- _Stated exercise_
Reproduce the lines below word for word, beginning at the line that contains "common name: Ashleaf maple" and continuing through the line that contains "scientific name: Numenius arquata".

- _Excerpted data_

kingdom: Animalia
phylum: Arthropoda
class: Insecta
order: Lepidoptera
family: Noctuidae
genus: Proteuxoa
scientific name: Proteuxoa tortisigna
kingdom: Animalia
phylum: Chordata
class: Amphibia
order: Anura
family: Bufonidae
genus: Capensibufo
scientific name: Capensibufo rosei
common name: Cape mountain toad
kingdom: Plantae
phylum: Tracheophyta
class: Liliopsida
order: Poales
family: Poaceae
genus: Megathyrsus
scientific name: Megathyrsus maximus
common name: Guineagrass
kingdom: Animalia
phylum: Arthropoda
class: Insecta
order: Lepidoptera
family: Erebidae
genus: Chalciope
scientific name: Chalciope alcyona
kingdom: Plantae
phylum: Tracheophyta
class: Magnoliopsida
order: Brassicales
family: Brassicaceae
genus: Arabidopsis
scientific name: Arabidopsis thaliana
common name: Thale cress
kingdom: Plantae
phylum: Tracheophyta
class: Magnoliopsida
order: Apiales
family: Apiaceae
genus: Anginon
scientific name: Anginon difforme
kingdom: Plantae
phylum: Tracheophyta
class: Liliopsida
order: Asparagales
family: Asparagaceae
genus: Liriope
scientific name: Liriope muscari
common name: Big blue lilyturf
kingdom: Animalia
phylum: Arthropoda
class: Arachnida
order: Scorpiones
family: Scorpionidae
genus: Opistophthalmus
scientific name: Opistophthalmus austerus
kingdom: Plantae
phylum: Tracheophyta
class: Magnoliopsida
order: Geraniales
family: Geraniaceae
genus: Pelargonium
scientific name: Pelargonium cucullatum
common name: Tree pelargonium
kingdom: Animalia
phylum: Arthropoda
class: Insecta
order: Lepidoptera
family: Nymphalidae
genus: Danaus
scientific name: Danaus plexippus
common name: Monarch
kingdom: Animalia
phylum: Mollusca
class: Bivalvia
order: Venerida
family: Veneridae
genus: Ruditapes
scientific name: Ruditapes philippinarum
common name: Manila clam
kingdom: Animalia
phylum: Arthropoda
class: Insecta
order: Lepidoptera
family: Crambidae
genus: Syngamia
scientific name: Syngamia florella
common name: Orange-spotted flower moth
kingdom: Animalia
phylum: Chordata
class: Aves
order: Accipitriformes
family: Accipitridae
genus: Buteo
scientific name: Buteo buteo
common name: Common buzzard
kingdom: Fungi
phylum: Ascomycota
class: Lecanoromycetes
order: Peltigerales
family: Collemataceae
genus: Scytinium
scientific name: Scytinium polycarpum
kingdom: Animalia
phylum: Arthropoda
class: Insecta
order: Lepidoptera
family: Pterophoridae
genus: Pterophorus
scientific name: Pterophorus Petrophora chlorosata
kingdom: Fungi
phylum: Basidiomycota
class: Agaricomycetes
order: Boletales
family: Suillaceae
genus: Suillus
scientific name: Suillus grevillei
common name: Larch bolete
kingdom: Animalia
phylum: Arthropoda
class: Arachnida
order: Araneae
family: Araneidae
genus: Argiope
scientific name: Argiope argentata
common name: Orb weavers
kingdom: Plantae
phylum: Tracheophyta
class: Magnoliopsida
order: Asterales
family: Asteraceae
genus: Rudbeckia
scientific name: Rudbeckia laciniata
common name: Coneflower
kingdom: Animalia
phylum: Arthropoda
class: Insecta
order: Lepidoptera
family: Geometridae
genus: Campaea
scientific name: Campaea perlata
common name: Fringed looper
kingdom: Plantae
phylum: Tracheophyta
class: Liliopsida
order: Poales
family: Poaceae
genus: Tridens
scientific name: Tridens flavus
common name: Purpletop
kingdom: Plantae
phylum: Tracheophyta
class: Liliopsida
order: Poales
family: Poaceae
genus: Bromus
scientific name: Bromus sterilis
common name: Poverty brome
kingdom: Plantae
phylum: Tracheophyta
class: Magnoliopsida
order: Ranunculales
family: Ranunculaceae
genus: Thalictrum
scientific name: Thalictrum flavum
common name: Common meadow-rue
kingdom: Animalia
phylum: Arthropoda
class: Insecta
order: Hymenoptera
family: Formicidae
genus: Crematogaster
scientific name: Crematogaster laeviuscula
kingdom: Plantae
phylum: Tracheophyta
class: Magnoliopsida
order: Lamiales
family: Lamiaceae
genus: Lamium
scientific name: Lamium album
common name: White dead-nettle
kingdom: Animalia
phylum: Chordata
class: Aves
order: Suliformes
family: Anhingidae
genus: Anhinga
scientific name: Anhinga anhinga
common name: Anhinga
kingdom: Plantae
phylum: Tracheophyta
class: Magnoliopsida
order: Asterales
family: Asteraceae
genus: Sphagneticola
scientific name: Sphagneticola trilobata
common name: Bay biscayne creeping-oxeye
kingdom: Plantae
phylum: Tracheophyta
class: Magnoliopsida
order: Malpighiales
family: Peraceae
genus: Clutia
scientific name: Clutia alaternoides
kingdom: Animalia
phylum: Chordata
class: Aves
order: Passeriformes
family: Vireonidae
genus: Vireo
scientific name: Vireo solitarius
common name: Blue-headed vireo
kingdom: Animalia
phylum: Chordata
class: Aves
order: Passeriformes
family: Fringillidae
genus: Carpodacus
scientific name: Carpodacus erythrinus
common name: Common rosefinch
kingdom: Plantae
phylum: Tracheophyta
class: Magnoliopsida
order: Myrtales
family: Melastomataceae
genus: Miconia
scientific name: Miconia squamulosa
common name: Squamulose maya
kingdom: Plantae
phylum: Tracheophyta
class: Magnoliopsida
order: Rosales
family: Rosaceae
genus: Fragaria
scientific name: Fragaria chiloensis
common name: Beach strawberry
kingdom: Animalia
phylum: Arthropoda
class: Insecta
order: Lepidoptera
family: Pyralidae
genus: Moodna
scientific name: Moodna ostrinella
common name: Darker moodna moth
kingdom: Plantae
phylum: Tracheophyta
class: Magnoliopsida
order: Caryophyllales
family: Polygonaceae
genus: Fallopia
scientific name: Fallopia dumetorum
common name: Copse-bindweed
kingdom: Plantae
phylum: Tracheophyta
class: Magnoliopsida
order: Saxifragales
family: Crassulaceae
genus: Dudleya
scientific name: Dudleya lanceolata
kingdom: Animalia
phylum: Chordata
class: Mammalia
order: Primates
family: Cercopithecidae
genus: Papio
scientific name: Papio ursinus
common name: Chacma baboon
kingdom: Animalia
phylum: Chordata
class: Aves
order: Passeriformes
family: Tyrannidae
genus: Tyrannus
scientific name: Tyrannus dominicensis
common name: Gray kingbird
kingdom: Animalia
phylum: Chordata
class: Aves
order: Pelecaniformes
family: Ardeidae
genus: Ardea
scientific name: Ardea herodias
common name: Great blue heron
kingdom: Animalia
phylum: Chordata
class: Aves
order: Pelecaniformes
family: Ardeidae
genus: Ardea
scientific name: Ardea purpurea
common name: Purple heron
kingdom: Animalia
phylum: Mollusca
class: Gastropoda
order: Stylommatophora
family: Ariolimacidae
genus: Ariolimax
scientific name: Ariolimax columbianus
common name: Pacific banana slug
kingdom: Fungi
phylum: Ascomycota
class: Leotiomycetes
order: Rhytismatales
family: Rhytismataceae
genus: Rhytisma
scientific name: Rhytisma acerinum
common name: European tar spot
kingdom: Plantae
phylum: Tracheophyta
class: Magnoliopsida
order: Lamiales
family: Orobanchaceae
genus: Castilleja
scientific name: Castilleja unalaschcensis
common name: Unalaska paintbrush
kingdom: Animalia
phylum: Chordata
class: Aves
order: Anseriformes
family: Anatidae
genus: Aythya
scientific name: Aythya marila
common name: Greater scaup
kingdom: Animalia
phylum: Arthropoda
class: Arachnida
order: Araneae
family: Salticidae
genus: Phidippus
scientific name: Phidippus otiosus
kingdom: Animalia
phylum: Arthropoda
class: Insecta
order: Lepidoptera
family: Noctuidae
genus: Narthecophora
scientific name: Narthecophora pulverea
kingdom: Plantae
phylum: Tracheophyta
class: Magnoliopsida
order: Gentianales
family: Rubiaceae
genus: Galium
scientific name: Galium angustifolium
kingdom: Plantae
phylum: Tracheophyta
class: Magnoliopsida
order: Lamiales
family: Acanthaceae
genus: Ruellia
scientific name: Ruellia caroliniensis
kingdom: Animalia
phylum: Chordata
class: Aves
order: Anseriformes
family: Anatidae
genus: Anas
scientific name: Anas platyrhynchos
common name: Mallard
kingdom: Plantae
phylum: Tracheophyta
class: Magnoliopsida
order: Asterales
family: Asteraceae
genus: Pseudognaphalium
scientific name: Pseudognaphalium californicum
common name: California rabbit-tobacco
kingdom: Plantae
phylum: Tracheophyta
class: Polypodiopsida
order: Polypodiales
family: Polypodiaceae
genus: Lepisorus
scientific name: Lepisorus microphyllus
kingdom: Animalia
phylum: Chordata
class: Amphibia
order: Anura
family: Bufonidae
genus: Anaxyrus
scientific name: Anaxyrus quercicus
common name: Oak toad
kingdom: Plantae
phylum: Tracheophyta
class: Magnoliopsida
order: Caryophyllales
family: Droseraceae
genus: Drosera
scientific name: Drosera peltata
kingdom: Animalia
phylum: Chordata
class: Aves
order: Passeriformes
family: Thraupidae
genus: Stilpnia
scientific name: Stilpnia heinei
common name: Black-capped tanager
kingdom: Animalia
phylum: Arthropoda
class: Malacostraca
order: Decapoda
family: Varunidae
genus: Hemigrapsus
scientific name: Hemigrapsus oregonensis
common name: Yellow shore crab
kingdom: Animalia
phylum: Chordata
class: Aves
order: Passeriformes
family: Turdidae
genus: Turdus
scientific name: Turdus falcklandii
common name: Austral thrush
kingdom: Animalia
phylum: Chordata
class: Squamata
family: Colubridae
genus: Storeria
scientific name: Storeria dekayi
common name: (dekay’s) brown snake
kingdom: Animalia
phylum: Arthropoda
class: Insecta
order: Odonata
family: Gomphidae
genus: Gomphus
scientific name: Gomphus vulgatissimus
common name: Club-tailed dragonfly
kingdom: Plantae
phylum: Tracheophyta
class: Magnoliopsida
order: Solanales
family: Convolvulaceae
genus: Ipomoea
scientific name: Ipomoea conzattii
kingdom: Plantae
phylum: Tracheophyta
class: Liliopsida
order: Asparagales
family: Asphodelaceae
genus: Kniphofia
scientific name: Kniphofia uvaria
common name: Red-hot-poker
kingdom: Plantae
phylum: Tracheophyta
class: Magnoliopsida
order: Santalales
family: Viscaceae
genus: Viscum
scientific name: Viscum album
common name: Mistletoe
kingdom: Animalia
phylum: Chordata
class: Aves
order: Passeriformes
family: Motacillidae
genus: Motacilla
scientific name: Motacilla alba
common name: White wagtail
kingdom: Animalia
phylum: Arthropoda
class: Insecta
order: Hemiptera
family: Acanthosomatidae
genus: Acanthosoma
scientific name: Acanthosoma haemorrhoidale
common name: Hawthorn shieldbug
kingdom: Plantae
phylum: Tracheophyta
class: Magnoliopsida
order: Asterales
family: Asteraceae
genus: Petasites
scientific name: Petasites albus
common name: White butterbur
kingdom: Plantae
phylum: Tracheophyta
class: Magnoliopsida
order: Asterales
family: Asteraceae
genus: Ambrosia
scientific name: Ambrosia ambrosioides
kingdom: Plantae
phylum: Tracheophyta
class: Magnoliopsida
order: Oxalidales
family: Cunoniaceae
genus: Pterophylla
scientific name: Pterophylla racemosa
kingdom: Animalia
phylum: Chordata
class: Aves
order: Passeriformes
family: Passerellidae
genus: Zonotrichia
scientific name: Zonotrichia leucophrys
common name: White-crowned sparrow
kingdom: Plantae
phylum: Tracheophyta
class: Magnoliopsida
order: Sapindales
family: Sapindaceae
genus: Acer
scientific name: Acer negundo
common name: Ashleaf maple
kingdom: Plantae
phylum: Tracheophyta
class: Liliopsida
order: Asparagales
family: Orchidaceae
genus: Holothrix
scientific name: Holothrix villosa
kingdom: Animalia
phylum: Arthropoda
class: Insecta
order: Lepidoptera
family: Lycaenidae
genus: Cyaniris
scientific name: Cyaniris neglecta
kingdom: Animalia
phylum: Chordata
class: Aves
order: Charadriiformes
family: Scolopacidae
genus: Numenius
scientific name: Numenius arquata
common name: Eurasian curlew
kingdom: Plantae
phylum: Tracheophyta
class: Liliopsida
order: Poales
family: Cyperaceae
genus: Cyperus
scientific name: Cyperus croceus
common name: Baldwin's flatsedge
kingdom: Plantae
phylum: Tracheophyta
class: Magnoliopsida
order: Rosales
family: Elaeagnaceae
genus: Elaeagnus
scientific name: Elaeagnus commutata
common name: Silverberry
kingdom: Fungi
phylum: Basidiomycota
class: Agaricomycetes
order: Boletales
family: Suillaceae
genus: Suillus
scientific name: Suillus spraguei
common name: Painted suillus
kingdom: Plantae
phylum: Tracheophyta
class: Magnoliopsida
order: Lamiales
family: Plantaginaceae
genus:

- _Exercise response_
common name: Ashleaf maple
kingdom: Plantae
phylum: Tracheophyta
class: Liliopsida
order: Asparagales
family: Orchidaceae
genus: Holothrix
scientific name: Holothrix villosa
kingdom: Animalia
phylum: Arthropoda
class: Insecta
order: Lepidoptera
family: Lycaenidae
genus: Cyaniris
scientific name: Cyaniris neglecta
kingdom: Animalia
phylum: Chordata
class: Aves
order: Charadriiformes
family: Scolopacidae
genus: Numenius
scientific name: Numenius arquata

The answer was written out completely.